Z jego licznych prac historycznych, ma dla nas (Zagłębiaków – przypis mój) znaczenie przede wszystkim najsłynniejsze jego dzieło – „Roczniki, czyli kroniki słynnego Królestwa Polskiego”, a także „Opis beneficjów Kościoła katolickiego w Polsce” (1471 -1480).
W obydwu tych dziełach opisuje on liczne miejscowości Ziemi Krakowskiej, a zwłaszcza terenów w rejonie Białej i Czarnej Przemszy oraz Brynicy, a więc terenów dzisiejszego Zagłębia Dąbrowskiego, wymieniając takie miejscowości, jak: Będzin, Czeladź, Ogrodzieniec i Rokitno, a także Sławków, Olkusz i Rabsztyn. W opisach ziem naszego regionu uderza duża znajomość fizjografii terenu, a zwłaszcza źródeł i całej zlewni rzek Białej i Czarnej Przemszy oraz miejscowości przy nich położonych, jak również wydobywanych i przerabianych tam kruszców metali nieżelaznych.
Te wiadomości świadczą, że Zagłębie Dąbrowskie było w owym czasie jednym z najbardziej rozwiniętych gospodarczo ośrodkiem Małopolski.
Kolejnym kronikarzem opisującym w szczególny sposób ziemie Zagłębia Dąbrowskiego jest śląski hutnik – Walenty Roździeński (1560 – 1622). Urodził się on w miejscowości Brusiek, koło Koszęcina. W swoim wierszowanym utworze „Oficina ferraria albo huta i warstat z kuźnicami szlachetnego dzieła żelaznego”, opisał on stan ówczesnego hutnictwa i górnictwa z terenu nie tylko Śląska, ale i Ziemi Krakowskiej, gdzie kilkanaście lat przebywał.
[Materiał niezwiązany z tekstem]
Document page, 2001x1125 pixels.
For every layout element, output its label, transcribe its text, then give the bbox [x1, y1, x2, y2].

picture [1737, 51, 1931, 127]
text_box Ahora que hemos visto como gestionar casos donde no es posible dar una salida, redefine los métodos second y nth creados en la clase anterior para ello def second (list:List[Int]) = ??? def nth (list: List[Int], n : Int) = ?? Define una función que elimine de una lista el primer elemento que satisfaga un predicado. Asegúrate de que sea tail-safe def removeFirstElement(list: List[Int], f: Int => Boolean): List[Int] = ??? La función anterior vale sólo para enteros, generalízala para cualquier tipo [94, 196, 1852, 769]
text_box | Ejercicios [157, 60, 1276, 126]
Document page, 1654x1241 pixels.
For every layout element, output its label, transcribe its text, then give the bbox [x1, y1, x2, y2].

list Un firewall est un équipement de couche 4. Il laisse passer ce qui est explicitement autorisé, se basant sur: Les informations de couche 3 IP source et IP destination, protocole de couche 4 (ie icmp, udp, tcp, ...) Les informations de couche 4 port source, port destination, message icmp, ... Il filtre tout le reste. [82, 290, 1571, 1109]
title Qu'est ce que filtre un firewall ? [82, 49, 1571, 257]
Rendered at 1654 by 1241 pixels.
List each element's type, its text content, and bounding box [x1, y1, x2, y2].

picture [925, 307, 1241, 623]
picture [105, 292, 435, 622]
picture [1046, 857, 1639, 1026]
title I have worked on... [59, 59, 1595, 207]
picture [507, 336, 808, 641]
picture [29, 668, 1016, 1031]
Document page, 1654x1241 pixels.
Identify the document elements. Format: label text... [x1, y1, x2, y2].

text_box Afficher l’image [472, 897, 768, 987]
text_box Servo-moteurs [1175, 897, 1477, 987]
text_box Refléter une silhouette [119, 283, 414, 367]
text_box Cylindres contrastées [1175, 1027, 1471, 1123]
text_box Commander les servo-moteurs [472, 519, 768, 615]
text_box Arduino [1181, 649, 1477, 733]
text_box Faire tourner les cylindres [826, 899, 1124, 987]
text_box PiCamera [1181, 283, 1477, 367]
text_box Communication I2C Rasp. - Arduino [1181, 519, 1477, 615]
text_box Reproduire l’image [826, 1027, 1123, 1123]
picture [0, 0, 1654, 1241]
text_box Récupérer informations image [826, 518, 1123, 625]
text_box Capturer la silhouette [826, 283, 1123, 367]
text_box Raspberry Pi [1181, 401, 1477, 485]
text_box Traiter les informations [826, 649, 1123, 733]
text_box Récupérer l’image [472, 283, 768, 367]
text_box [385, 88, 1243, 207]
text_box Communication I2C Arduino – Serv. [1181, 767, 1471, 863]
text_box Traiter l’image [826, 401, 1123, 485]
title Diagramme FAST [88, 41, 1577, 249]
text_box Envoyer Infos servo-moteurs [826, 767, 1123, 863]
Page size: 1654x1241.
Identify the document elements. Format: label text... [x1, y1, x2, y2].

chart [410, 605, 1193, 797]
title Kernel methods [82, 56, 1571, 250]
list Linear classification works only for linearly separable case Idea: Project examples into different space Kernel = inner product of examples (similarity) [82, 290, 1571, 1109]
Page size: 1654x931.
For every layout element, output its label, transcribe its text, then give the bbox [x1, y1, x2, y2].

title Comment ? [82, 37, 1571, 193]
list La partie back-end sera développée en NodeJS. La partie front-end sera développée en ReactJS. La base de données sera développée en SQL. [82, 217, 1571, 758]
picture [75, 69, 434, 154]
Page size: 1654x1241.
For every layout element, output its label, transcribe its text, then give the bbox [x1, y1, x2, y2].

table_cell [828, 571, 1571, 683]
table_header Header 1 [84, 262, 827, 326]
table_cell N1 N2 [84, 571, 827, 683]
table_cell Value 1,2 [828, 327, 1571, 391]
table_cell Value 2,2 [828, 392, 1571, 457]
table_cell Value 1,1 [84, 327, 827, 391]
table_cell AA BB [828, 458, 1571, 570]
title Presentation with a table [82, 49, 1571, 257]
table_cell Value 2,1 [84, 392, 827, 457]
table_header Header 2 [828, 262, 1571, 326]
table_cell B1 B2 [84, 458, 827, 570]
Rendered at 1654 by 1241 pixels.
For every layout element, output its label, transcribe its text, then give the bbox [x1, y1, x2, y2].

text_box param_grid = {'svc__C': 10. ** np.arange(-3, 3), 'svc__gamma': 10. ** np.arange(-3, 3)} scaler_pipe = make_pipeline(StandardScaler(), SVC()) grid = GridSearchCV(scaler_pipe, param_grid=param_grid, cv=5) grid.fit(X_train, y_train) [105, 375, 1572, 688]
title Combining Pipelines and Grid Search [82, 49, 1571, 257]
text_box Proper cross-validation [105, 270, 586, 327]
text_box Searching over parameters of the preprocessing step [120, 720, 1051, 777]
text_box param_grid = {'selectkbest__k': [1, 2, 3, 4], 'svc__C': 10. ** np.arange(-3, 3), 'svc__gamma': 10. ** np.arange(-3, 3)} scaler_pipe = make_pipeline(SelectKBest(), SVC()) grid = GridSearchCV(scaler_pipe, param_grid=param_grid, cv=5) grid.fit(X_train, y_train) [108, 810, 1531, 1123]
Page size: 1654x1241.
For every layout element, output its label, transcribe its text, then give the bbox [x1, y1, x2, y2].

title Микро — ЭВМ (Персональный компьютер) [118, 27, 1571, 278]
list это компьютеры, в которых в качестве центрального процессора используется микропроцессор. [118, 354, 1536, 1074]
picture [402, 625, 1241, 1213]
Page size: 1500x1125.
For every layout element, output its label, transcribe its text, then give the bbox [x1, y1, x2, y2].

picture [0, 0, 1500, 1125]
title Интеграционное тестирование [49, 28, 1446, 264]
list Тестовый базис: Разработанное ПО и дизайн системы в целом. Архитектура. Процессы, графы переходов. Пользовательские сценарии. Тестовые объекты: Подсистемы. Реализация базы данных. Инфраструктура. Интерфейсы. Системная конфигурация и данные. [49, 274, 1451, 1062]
Utwór ten świadczy o wielkiej erudycji autora; zawiera bowiem informacje z wielu dziedzin ówczesnej nauki, a także wskazuje na kulturalną jedność XVII-wiecznego Śląska z ziemiami Królestwa Polskiego. W odniesieniu do naszych ziem zagłębiowskich opisuje on miejscowości, gdzie funkcjonowały kuźnice, a także ich stan techniczny i przebieg technologii. Z kart utworu „Oficina ferraria…” dowiadujemy się więc o kuźnicach w okolicach Niwki, Mrzygłodu, Zawiercia i Pilicy, a także o innych miejscowościach z rejonu Kielc. „Oficina ferraria…” świadczy również o tym, że XVII-wieczne tereny Zagłębia Dąbrowskie były najbardziej gospodarczo rozwiniętymi terenami Królestwa Polskiego.
Szanowni Państwo, Chciałbym teraz przedstawić bardzo osobliwego kronikarza, którym jest Walerian Nekanda-Trepka (1585 – 1640).
Jego książka „Liber generationis plebeanorum”, którą utarło się nazywać „Księgą Chamów” krążyła przez prawie 300 lat w odpisach. Sam autor, pochodzący z bardzo starego rodu szlacheckiego udokumentowanego faktami historycznym/ aż z XIII wieku, pałał dużą, wręcz obsesyjną awersją do tych parweniuszy, którzy różnymi sposobami, jak: łupiestwem na wojnie, drogą przebiegłości na urzędach państwowych lub wielkopańskich, a także lichwą, bądź kapitałem zbitym na handlu, wdzierali się do warstwy szlacheckiej. Jego pasja tropienia tych wszystkich, niekiedy drastycznych przypadków, pozwoliła mu na stworzenie dzieła, które stało się po wiekach cennym dokumentem dla historyków i heraldyków. W ten sposób powstał liczący 2554 nazwiska utwór będący niejako antyherbarzem wobec dużej ilości znanych później rodów szlacheckich w Polsce.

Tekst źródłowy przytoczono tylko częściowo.